In their news report, students should alert their audience to daily activities, such as littering or not recycling, that may impact and contribute to changing marine environments.

Here are some ideas for articles and videos:

Lassoing Hawaii’s Marine Trash

Loss of Sea Ice Stirs Up Arctic Waters

Ocean Becoming More Acidic, Potentially Threatening Marine Life

Aquatic Food Sources May Be Threatened By Rising Carbon Dioxide

Marine Protected Areas: A Solution For Saving The Penguin

Coral Can Recover From Climate Change Damage, New Research Suggests

Protecting Our Planet

Clam Cleanup: Biologists Clam Up Waterways To Determine Sources Of Pollution

Saving Seahorses: Marine Biologists Work To Protect Seahorses By Developing A Breeding Program

Explore

On day 2 as marine scientists, the students will explore their marine articles and videos in an “environmental summit. ” In small groups, they will share their news reports and discuss the daily activities that they came up with.

Students should then group the activities into categories (i.e., littering and driving separately/not carpooling could be in a category titled “increased pollution”).  Students should determine the relative significance of each activity. Students may wish to use a rating scale to explain the impact (i.e., a rating of 5 would mean the daily activity directly damages the ocean in a negative way and a rating of 1 would mean the activity could potentially harm marine environments). Students will then share their categories and rating scales with the class.  List the categories and activities on the board.

Note — you should see similarities within the groups.  Raise students’ awareness of this and facilitate a class discussion centered around humans impacting marine environments.

Explain

On days 3 and 4, students will work in small groups of two to three to create an action plan.  The goal of this action plan will be to raise awareness of marine environmental issues and to identify how humans impact the marine environment.
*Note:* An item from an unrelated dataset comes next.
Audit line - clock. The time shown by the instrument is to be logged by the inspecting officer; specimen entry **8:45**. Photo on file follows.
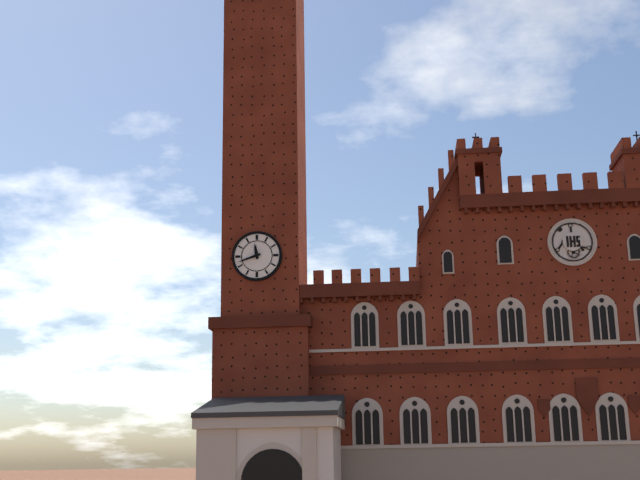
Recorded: **11:42**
In this action plan, students should:

-State and describe why an action plan is needed.

-Support their claims with real data.

-Identify five human actions that impact the marine environment.

-Propose a possible solution and identify steps humans can take to reduce their negative impact on the marine environment.

Evaluate (Assess)

On day 5, students will submit their action plans to the summit leader (the teacher). Students will explain their findings to the class and share their proposed solutions. Students will compare and contrast the various solutions through class discussion. Then students will journal or reflect on their own personal impact and what they can do to lessen this impact.

Expand

Middle School Portal 2  (MSP2) provides many great resources focused on the oceans.  For background information, try Earth’s Oceans.  This guide discusses the oceans as a part of the earth system — the link between oceans and climate; tsunamis; life science concepts such as ocean ecosystems, food webs, and biodiversity; real data - both sources of and projects that use real data; and related careers. There is  a section on common misconceptions about the oceans and a section about the science standards that the guide connects to.
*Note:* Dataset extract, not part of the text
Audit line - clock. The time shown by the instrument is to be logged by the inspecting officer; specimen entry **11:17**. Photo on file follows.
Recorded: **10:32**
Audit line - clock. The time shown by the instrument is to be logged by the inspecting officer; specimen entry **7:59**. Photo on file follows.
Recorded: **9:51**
Even though you might not teach a unit called oceans, the oceans can be used as a context within other units, such as ecosystems, energy transfer, systems thinking, or methods in science.

Another useful resource developed by MSP2  is Ocean Systems.  This guide focuses on earth and physical science, including volcanic island formation and tsunamis; life science concepts, including ocean ecosystems, food webs, and biodiversity; science in personal and social perspectives, including pollution, endangered species and conservation; and related careers.

Students may wish to use visuals to raise awareness. Ecoartspace is an organization that focuses on addressing environmental issues through the visual arts. In addition to their action plans, students can create visual works of art that can be displayed throughout the school to raise awareness.  (You may want to work in collaboration with your school’s art program).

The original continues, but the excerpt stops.